◆ **TASK DETAILS**:
Your task is to copy the stretch of lines in the records below that begins with the line containing "vfov_deg: 49.4" and ends with the line containing "focal_mm: 9", exactly as written, with nothing added.
——————————
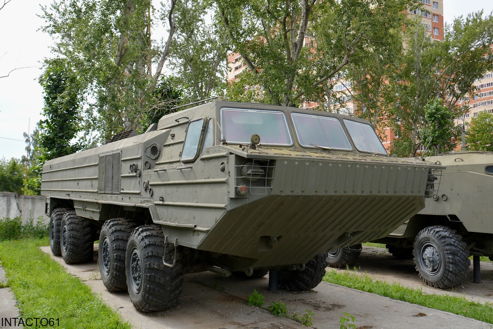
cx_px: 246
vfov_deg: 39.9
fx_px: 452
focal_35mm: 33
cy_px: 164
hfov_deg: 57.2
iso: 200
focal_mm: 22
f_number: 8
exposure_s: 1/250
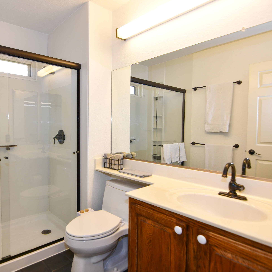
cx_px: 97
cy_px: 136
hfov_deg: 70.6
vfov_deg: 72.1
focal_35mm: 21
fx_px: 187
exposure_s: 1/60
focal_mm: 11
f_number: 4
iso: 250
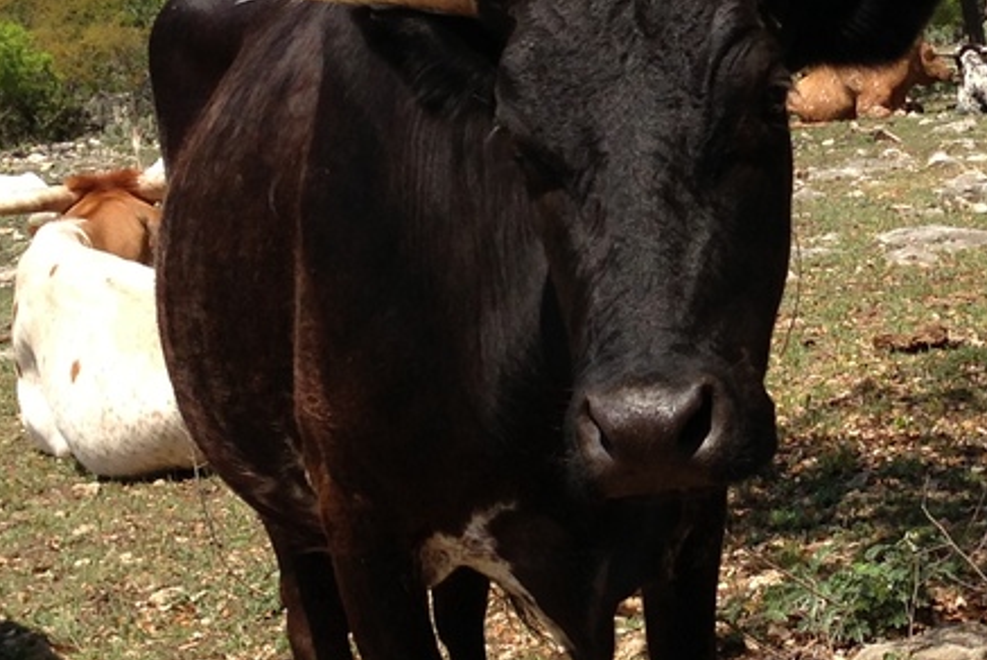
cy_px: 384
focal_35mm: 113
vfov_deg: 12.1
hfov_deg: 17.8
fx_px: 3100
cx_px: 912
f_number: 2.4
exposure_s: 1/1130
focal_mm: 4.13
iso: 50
——————————
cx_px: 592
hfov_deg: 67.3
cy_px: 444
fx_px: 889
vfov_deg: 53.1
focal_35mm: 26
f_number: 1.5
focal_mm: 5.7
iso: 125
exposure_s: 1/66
——————————
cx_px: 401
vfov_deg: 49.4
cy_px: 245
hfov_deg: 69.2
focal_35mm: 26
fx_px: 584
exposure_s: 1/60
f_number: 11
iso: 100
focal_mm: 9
——————————
◆ **TASK RESPONSE**:
vfov_deg: 49.4
cy_px: 245
hfov_deg: 69.2
focal_35mm: 26
fx_px: 584
exposure_s: 1/60
f_number: 11
iso: 100
focal_mm: 9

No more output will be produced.